The cell loss due to TBI based on the primary (mechanical) direct trauma and on the developing oedema leading to apoptosis and necrosis of multiple cell types. Therefore the choice of cell population utilized in replacement therapies after TBI might be critical. Pluripotent ESCs derived from the inner mass of the blastocyst are able to differentiate into any tissue-specific cell type and may therefore possess great therapeutic potential in brain injury, since a variety of cell types are damaged or destroyed following cerebral trauma. In accordance with this assumption pluripotent murine embryonic stem cells (D3 ES cell line) have been shown to survive and differentiate following transplantation into rat brains in an experimental stroke model (Erdö et al. 2003).
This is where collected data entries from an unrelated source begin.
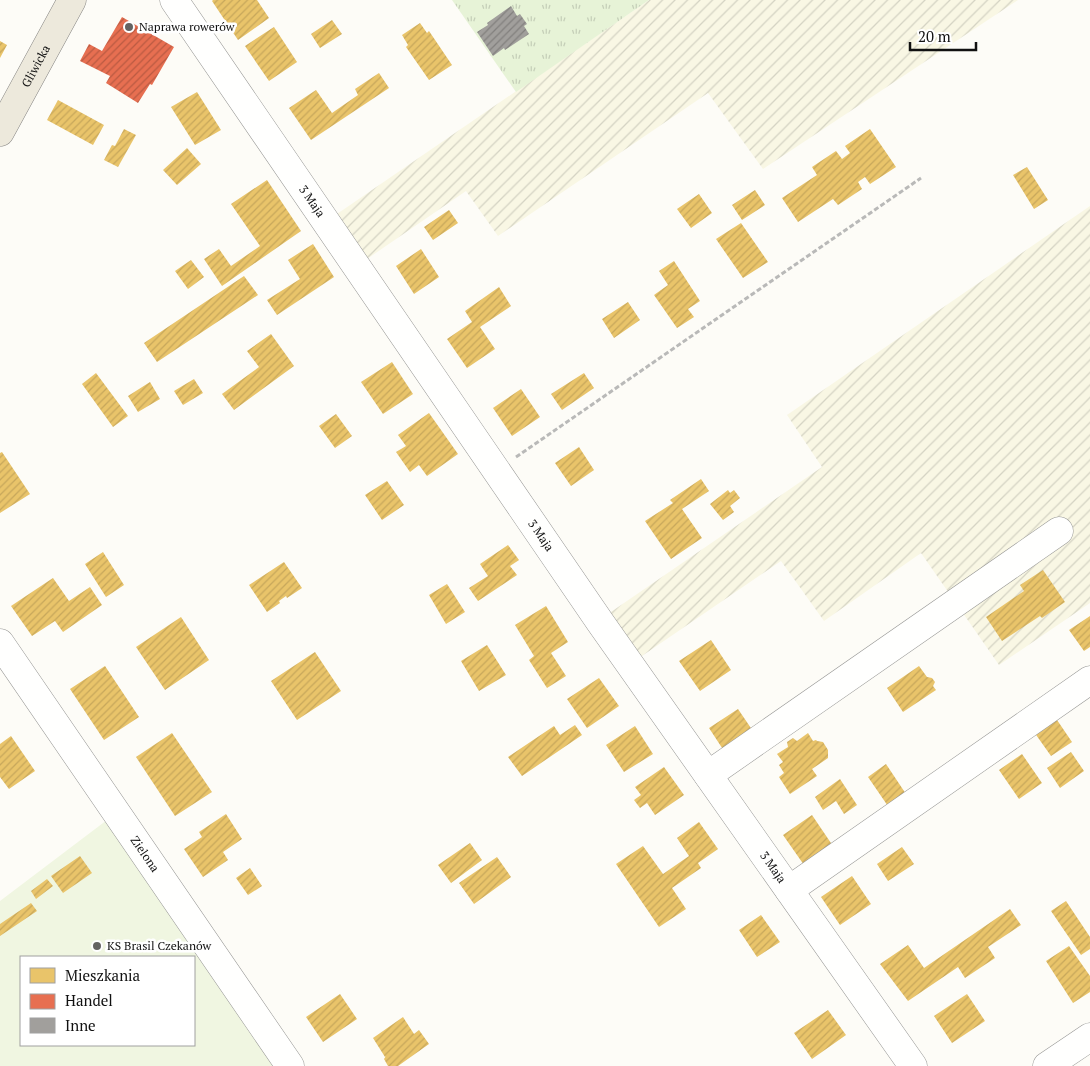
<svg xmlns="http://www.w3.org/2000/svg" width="1090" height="1066" font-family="'PT Serif',serif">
	<defs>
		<pattern id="farmland-furrows" width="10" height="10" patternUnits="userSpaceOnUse" patternTransform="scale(1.25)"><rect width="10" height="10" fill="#f9f7e4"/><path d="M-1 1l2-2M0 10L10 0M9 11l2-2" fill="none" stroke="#d4d3c3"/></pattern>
		<pattern id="grass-tufts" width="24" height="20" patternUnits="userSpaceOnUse" patternTransform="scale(1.25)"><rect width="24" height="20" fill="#e7f3d7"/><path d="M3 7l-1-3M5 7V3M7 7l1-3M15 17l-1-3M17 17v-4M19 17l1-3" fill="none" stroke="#c5cfb8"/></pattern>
		<pattern id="homes-hatch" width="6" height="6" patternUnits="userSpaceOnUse" patternTransform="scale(1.25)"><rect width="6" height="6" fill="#e9c46a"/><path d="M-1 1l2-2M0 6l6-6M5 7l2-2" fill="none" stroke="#c7a75b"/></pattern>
		<pattern id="shops-hatch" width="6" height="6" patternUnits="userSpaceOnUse" patternTransform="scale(1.25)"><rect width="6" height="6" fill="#e76f51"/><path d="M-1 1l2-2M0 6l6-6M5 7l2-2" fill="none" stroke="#ba5a42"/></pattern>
		<pattern id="building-hatch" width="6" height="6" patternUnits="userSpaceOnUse" patternTransform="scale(1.25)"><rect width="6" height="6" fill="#a19f9c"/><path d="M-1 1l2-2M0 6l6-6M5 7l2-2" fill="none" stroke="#82807e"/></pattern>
	</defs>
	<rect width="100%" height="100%" fill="#fdfcf7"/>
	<path fill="url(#farmland-furrows)" d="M649 0H1018L763 169 708 93 498 236 466 191 367 259 337 214Z
		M1090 206V603L999 665 921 553 824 621 781 561 639 658 608 614 822 467 787 415Z"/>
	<path fill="url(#grass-tufts)" d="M452 0H649L516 92Z"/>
	<path fill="#f0f6e1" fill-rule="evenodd" d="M107 820 277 1066H0V901ZM21 957H194V1045H21Z"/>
	<path fill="url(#homes-hatch)" d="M213 0H257L269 18 238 40 212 1Z
		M332 20 342 34 320 48 311 34Z
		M420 23 427 33 429 31 452 65 429 80 406 47 408 45 402 35Z
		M274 27 297 62 269 81 245 46Z
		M0 41 7 45 0 58Z
		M379 73 389 88 311 140 289 108 316 90 332 113 358 95 355 89Z
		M197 92 221 130 195 145 171 107Z
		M58 100 104 125 93 145 47 120Z
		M124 129 136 135 118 167 104 160 112 145 115 146Z
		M870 129 896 167 870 184 865 177 858 182 862 189 838 205 833 199 798 222 782 198 817 175 812 167 836 151 842 159 850 153 845 146Z
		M187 148 201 164 177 185 163 170Z
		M1027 167 1048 200 1034 209 1013 175Z
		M267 180 301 231 222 286 204 259 219 249 231 266 260 246 231 204Z
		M755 190 765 205 742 220 732 205Z
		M699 194 712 213 691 228 677 209Z
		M449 210 458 223 433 240 424 227Z
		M741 223 768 262 743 278 716 239Z
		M313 244 334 277 277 315 267 300 300 279 288 260Z
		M421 249 439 277 414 294 396 266Z
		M191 260 204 277 188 289 175 271Z
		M674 261 700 301 688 309 694 317 677 328 654 295 668 285 659 271Z
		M244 276 258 295 157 362 144 343Z
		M499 287 511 306 480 327 495 349 467 368 447 339 472 322 465 311Z
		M628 302 640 320 614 338 602 319Z
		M271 334 294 366 234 410 222 394 259 367 247 351Z
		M392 362 413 394 383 414 361 382Z
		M96 373 128 416 113 427 82 384Z
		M584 373 594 388 562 410 551 394Z
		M194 379 203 393 183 405 174 391Z
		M150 382 160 399 138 412 128 396Z
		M521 389 540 417 512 436 493 408Z
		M429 413 458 454 427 476 419 465 410 472 396 452 406 446 398 435Z
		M336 414 352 436 335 448 319 426Z
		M579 447 594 470 571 486 555 463Z
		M2 452 30 494 0 513V453Z
		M701 479 709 491 682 509 702 538 671 559 645 521 673 503 670 500Z
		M387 481 404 505 382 520 365 495Z
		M728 490 730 493 734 490 740 498 730 506 734 512 723 520 710 504Z
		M508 545 519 560 510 566 517 575 478 601 469 588 488 576 480 564Z
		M103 552 124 585 106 597 85 564Z
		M284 562 302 588 287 598 286 596 279 601 280 603 267 612 249 585Z
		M1043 570 1065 602 1042 618 1040 616 1002 641 986 617 1024 591 1020 585Z
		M53 578 69 601 90 587 102 605 63 632 55 621 32 636 11 606Z
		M447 584 465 612 446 624 429 595Z
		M546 606 568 642 551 653 566 676 547 688 529 660 534 656 515 625Z
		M1090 616V647L1084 651 1069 630Z
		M181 617 209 660 165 690 136 647Z
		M711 640 731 670 700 691 679 661Z
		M487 645 506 675 479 691 461 661Z
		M315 652 341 691 297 720 271 681Z
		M105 666 139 717 104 740 70 689Z
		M919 666 927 677 932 678 935 682 933 686 936 690 903 712 887 688Z
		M599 678 619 706 587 728 567 699Z
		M738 709 755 734 726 754 709 728Z
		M1055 717 1072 742 1051 756 1034 732Z
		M575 725 582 735 522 776 508 757 554 726 560 735Z
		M635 726 653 754 624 772 606 745Z
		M172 733 212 792 175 816 136 757Z
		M808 733 813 741 816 740 817 741 823 742 828 750V758L812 769 817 776 790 794 779 777 784 773 779 765 783 762 777 754 788 747 787 742 793 738 797 741Z
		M11 736 35 771 9 789 0 777V744Z
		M1071 752 1084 771 1060 788 1047 768Z
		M1022 754 1042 783 1019 799 999 770Z
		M886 764 910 800 892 812 868 777Z
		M664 767 684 795 655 815 647 803 640 808 634 800 641 795 635 787Z
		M840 779 857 805 844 814 836 801 823 810 815 797Z
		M226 814 242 839 223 852 228 860 203 877 184 849 202 837 199 832Z
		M812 815 833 846 804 865 783 835Z
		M699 822 718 849 698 863 701 868 672 888 686 909 659 927 616 864 643 846 663 874 689 856 677 838Z
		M470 843 482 860 451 883 438 865Z
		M902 847 914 864 888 881 877 864Z
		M80 856 92 873 63 893 51 876Z
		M497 857 511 877 474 904 459 883Z
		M250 868 262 886 248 895 236 878Z
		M852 876 871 904 840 925 821 897Z
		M47 879 53 886 36 899 31 891Z
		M1066 901 1090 937V949L1081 955 1051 911Z
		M31 903 37 911 0 936V924Z
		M1010 909 1021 925 988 947 995 958 965 978 958 967 908 1001 880 964 908 945 924 968Z
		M761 915 780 942 757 957 739 930Z
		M1069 946 1090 976V992L1073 1003 1046 961Z
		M340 994 357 1019 323 1042 306 1017Z
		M967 994 985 1021 952 1043 934 1016Z
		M828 1010 846 1035 812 1059 794 1033Z
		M403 1017 414 1034 419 1030 429 1044 398 1066H388L384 1059 386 1056 385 1057 373 1038Z"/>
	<path fill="url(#shops-hatch)" d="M122 17 174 47 152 85 150 84 138 103 106 83 110 76 80 61 89 44 102 51Z"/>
	<path fill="url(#building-hatch)" d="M511 6 517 16 520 14 527 24 524 26 529 34 505 50 504 48 493 56 477 32 488 25 487 23Z"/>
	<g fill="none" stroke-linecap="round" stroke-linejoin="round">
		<g stroke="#979795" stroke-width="29">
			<g id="minor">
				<path id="s1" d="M174 0 600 622 913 1066"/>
				<path id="s2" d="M0 643 290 1066"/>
				<path d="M708 775 1059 531"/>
				<path d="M789 890 1090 680"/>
				<path d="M1047 1066 1090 1037"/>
			</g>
		</g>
		<g stroke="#858482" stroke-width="29">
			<g id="major">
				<path id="s3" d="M0 132 72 0"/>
			</g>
		</g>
		<path stroke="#b9b9b8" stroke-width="3" stroke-dasharray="5 2.5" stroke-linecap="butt" d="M516 457 921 178"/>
		<use href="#minor" stroke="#fffffe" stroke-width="28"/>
		<use href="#major" stroke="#ede9dc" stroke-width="28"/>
	</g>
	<g fill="#646362" stroke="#fff" stroke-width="2">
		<circle cx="129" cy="27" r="5"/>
		<circle cx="97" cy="946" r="5"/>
	</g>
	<g text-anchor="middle" stroke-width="5" stroke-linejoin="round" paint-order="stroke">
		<g font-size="12" fill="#111" stroke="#fff" text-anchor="start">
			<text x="139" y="31">Naprawa rowerów</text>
			<text x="107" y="950">KS Brasil Czekanów</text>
		</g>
		<g font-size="12" fill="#111" stroke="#fff">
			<text dy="4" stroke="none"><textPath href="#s3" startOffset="75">Gliwicka</textPath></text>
			<text dy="4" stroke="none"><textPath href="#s1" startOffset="244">3 Maja</textPath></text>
			<text dy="4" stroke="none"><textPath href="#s1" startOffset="649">3 Maja</textPath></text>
			<text dy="4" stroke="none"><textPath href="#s2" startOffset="256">Zielona</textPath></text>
			<text dy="4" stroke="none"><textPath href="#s1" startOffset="1054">3 Maja</textPath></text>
		</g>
	</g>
	<rect x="20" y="956" width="175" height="90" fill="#ffffff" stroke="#a0a0a0"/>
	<rect x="30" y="968" width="25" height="15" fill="#e9c46a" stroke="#a0a0a0"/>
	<text x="65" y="981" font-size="15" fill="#111111">Mieszkania</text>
	<rect x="30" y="994" width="25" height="15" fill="#e76f51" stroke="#a0a0a0"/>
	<text x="65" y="1006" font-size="15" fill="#111111">Handel</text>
	<rect x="30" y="1018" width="25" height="15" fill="#a19f9c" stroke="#a0a0a0"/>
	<text x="65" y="1031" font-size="15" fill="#111111">Inne</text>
	<path d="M910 42v8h66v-8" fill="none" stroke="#111111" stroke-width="2.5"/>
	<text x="918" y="42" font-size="15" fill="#111111" stroke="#ffffff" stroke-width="4" paint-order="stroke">20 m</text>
</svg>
Furthermore, enhanced green fluorescent protein (eGFP)-transfected D3 ESCs have been shown to migrate along the corpus callosum to the ventricular walls and to populate the border zone of the damaged brain tissue. They were also found on the hemisphere opposite to the implantation site, indicating the highly migratory behavior of implanted ESCs (Hoehn et al. 2002). In another murine model of TBI (induced by injecting phosphate-buffered saline into the left frontal and right caudal cortex) (Srivastava et al. 2006) analyzed the feasibility of ESC transplantation with the focus on the migration in response to lesions induced in brain tissues, and the mechanism of their in vivo differentiation into neighboring neural cells. They demonstrate that undifferentiated ESCs migrate within 1 week after injection to the damaged regions of brain tissue, engraft, and proliferate. Behavioral assessment was not performed. They conclude that damaged brain tissue provides a niche that attracts ESCs to migrate and proliferate. It has to be taken into consideration that the highly proliferative characteristics (self-renewal) of ESCs combined with the ability to differentiate into all embryonic germinal layers (pluripotency) present a potential threat of tumor development (teratoma, teratocarcinoma) when they are transplanted into the adult CNS. Tumorigenesis has been observed after implantation of undifferentiated human ESCs into healthy rat brains, giving rise to teratomas and malignant teratocarcinomas (Thomson et al. 1998). Accordingly, Erdö et al. (2003) compared the tumorigenic outcome after implantation of D3 ESCs in a homologous (mouse to mouse) vs. xenogeneic (mouse to rat) stroke model. In injured and healthy mouse brains, both transplanted undifferentiated and pre-differentiated murine ESCs produced highly malignant teratomas, while mouse ESCs xenotransplanted into injured rat brain migrated towards the lesion and differentiated into neurons at the border zone of the ischemic infarct. This suggests that tumorigenesis may be related to the host animal rather than to the differentiation status of the implanted cells.

Based upon these findings of Erdö undifferentiated murine ESCs of the D3 line stably transfected with the pCX -(ß-act-) were implanted into the ipsilateral cortex of rats (Fig. 12.5a) 72 h after lateral fluid-percussion brain injury of moderate severity to examine their effects on neurofunctional recovery. The chosen transplantation paradigm based upon reports demonstrating that the initial inflammatory response decreases 3 days after trauma to the brain and the development of astroglial scar begins to build thereafter (Okano 2002). The relatively early time point was chosen in order to avoid the peak of any inflammatory reaction and to allow for the migration and differentiation of stem cells that might be obstructed by the later formation of astroglial scar.